Который день меня огорчает и злит вот что. Закончив главу (ну, довольно обширный кусок) из - скажем так - второй трети жизни героя, я перешла к самому началу, оставив таким образом середину на десерт. Так вот, в той главе было все, чем сердце успокоится: эмиграция, измена, добропорядочная гулящая женщина, политика и издательство, запрещенная литература и чувство вины, предательство, два военных мятежа, рождение трех младенцев, смерть двух из них, одна неудавшаяся попытка самоубийства, истерики, месть за украденные деньги, стихотворения и викторианский Лондон. Пир духа, в общем. И вот после всего этого приходится писать о родителях и месте рождения героя. Он был титулярный совееетник, она генерааальская дооочь! Когда был Ленин маленький с кудрявой головой.
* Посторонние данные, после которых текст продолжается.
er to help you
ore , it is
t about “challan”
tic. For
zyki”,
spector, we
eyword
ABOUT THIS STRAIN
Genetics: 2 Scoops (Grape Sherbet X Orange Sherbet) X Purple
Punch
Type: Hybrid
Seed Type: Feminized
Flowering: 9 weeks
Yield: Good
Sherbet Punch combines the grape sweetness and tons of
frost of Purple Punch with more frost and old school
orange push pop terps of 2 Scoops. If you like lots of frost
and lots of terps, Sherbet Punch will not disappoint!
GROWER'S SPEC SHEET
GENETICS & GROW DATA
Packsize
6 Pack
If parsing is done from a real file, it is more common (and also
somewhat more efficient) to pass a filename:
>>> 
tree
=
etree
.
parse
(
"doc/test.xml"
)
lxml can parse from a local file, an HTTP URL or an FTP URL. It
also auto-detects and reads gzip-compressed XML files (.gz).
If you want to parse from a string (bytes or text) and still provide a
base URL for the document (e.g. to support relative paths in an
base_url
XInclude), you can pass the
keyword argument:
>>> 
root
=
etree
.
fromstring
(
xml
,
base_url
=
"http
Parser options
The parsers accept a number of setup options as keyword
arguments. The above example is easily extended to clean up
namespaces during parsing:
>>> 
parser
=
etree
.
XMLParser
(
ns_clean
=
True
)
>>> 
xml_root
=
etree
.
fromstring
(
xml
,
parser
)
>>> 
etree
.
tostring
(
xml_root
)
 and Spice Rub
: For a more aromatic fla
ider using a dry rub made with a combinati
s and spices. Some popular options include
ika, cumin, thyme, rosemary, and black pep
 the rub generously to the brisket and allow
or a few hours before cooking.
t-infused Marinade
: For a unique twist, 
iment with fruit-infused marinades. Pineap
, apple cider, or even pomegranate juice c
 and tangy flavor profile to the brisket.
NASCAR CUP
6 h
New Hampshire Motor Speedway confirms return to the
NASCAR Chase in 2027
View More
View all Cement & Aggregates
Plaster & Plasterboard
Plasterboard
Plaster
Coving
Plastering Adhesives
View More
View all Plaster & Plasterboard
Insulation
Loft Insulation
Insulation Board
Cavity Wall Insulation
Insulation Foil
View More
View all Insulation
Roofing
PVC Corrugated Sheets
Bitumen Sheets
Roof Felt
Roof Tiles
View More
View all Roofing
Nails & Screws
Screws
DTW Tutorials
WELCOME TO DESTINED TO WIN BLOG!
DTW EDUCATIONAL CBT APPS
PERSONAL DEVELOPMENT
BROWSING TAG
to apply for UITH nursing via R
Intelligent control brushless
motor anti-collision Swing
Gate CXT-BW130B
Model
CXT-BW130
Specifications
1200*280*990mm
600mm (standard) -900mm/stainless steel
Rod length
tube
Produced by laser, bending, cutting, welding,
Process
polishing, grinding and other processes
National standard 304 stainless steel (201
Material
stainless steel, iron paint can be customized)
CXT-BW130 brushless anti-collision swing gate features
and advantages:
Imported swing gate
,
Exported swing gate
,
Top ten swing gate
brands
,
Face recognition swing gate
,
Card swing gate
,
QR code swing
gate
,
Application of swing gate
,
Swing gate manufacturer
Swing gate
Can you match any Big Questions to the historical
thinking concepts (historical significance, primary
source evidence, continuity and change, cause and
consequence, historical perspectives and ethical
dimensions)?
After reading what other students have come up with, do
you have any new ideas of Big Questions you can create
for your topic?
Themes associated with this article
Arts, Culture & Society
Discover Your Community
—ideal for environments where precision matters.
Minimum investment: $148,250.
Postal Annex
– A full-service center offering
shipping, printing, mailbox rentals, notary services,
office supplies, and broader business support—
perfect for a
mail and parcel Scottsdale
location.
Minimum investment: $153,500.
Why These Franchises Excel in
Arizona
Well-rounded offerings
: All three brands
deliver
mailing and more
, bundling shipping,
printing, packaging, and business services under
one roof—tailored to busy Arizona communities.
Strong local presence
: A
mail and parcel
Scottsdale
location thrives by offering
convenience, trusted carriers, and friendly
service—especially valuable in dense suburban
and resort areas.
Сведений, конечно, мало, все они тщательно перетасованы и пересказаны авторами, деваться с обтоптанной тропы некуда.
Сведения причем подаются порой в умилительном виде: «Очаровательными были окрестные *полянковские* леса. Во все времена года, особенно - в разгар лета, в период буйного их развития… Не забывал автор глубокого оврага и кривой березы, на которой качался».
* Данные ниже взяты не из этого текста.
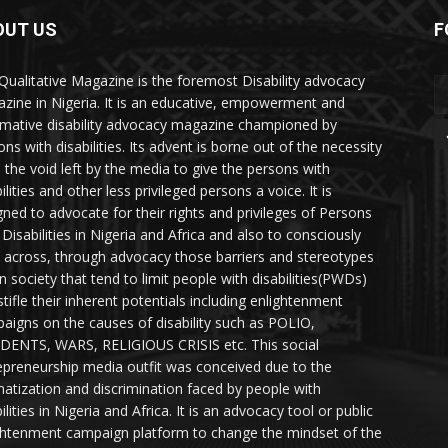
OUT US
F
Qualitative Magazine is the foremost Disability advocacy
zine in Nigeria. It is an educative, empowerment and
rmative disability advocacy magazine championed by
ns with disabilities. Its advent is borne out of the necessity
ll the void left by the media to give the persons with
ilities and other less privileged persons a voice. It is
gned to advocate for their rights and privileges of Persons
 Disabilities in Nigeria and Africa and also to consciously
 across, through advocacy those barriers and stereotypes
in society that tend to limit people with disabilities(PWDs)
stifle their inherent potentials including enlightenment
aigns on the causes of disability such as POLIO,
DENTS, WARS, RELIGIOUS CRISIS etc. This social
epreneurship media outfit was conceived due to the
matization and discrimination faced by people with
ilities in Nigeria and Africa. It is an advocacy tool or public
ghtenment campaign platform to change the mindset of the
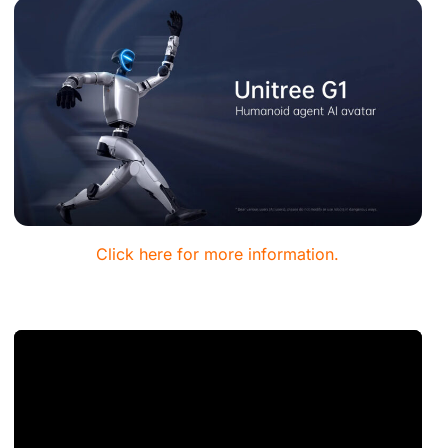
Click here for more information.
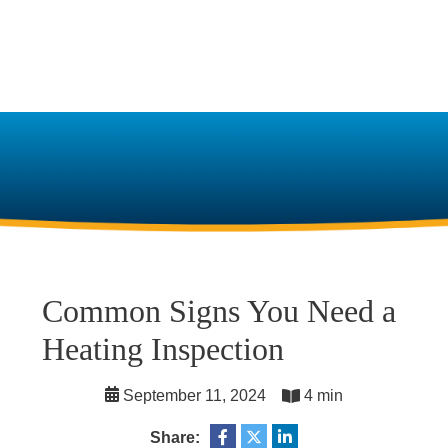
Common Signs You Need a
Heating Inspection
September 11, 2024
4 min
Share:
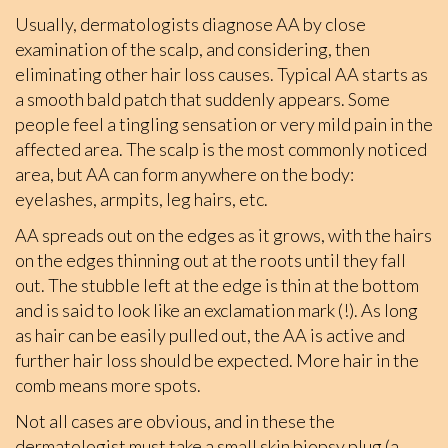
Usually, dermatologists diagnose AA by close
examination of the scalp, and considering, then
eliminating other hair loss causes. Typical AA starts as
a smooth bald patch that suddenly appears. Some
people feel a tingling sensation or very mild pain in the
affected area. The scalp is the most commonly noticed
area, but AA can form anywhere on the body:
eyelashes, armpits, leg hairs, etc.
AA spreads out on the edges as it grows, with the hairs
on the edges thinning out at the roots until they fall
out. The stubble left at the edge is thin at the bottom
and is said to look like an exclamation mark (!). As long
as hair can be easily pulled out, the AA is active and
further hair loss should be expected. More hair in the
comb means more spots.
Not all cases are obvious, and in these the
dermatologist must take a small skin biopsy plug (a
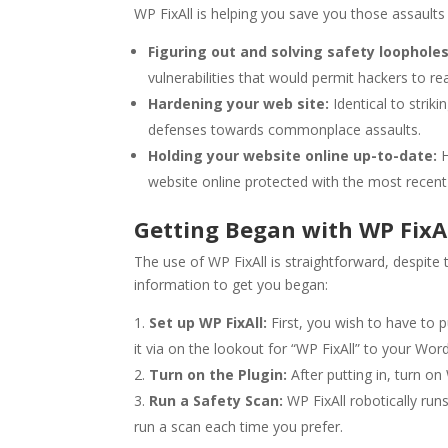
WP FixAll is helping you save you those assaults 
Figuring out and solving safety loopholes
vulnerabilities that would permit hackers to re
Hardening your web site:
Identical to strik
defenses towards commonplace assaults.
Holding your website online up-to-date:
H
website online protected with the most recent 
Getting Began with WP FixA
The use of WP FixAll is straightforward, despite 
information to get you began:
Set up WP FixAll:
First, you wish to have to p
it via on the lookout for “WP FixAll” to your Wo
Turn on the Plugin:
After putting in, turn on 
Run a Safety Scan:
WP FixAll robotically runs
run a scan each time you prefer.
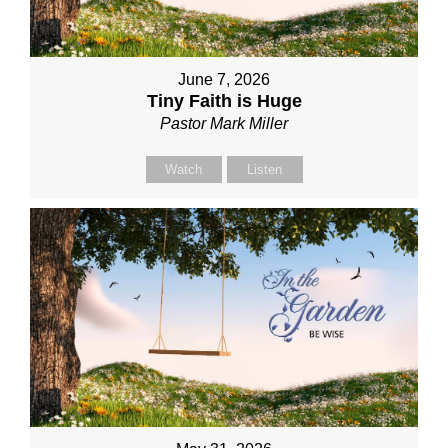
June 7, 2026
Tiny Faith is Huge
Pastor Mark Miller
Watch
Listen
Нет, я понимаю, советский автор гнал объем и пребывал в глубокой летаргии, только в которой и можно поминать березу, на которой еще при жизни кто-то качался.
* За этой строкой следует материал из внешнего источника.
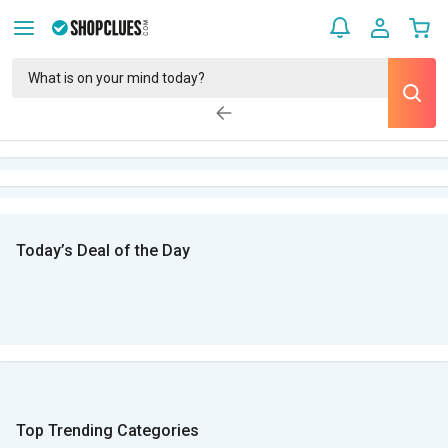
Today’s Deal of the Day
Top Trending Categories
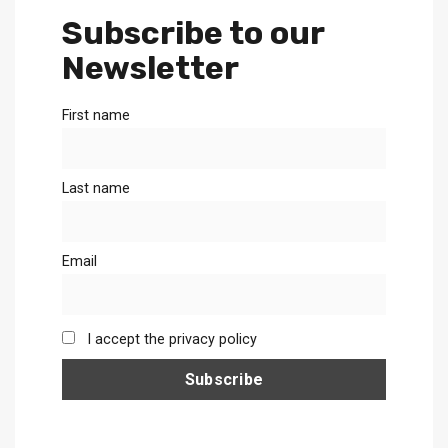
Subscribe to our
Newsletter
First name
Last name
Email
I accept the privacy policy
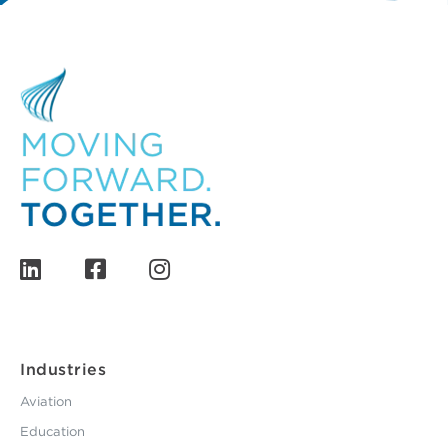
Industries
Aviation
Education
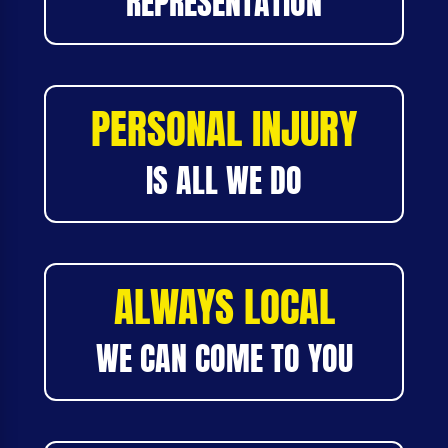
REPRESENTATION
PERSONAL INJURY
IS ALL WE DO
ALWAYS LOCAL
WE CAN COME TO YOU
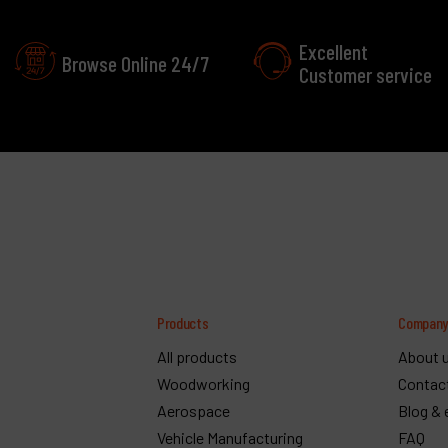
Excellent
Browse Online 24/7
Customer service
Products
Compan
All products
About 
Woodworking
Contac
Aerospace
Blog & 
Vehicle Manufacturing
FAQ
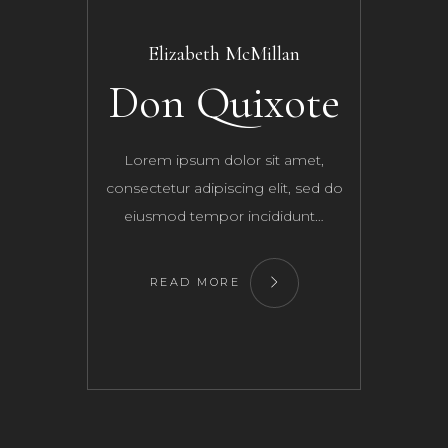
Elizabeth McMillan
Don Quixote
Lorem ipsum dolor sit amet,
consectetur adipiscing elit, sed do
eiusmod tempor incididunt…
READ MORE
А.А. как-то сказала про Пастернака: «Я предложила ему прочесть «Старик и море» Хемингуэя. Он ответил: «Пока не кончу романа - ничего читать не буду». А я думаю наоборот: в это время, как кормящей матери, следует питаться всем».
А.А.-то хорошо: она гений, могла писать на чемодане при любом хаосе.
А тут страшновато даже питаться естественной пищей - так сказать, подножным кормом. А ну как напитаешься, и тоже пойдут у тебя в тексте березы с качающимися на них героями?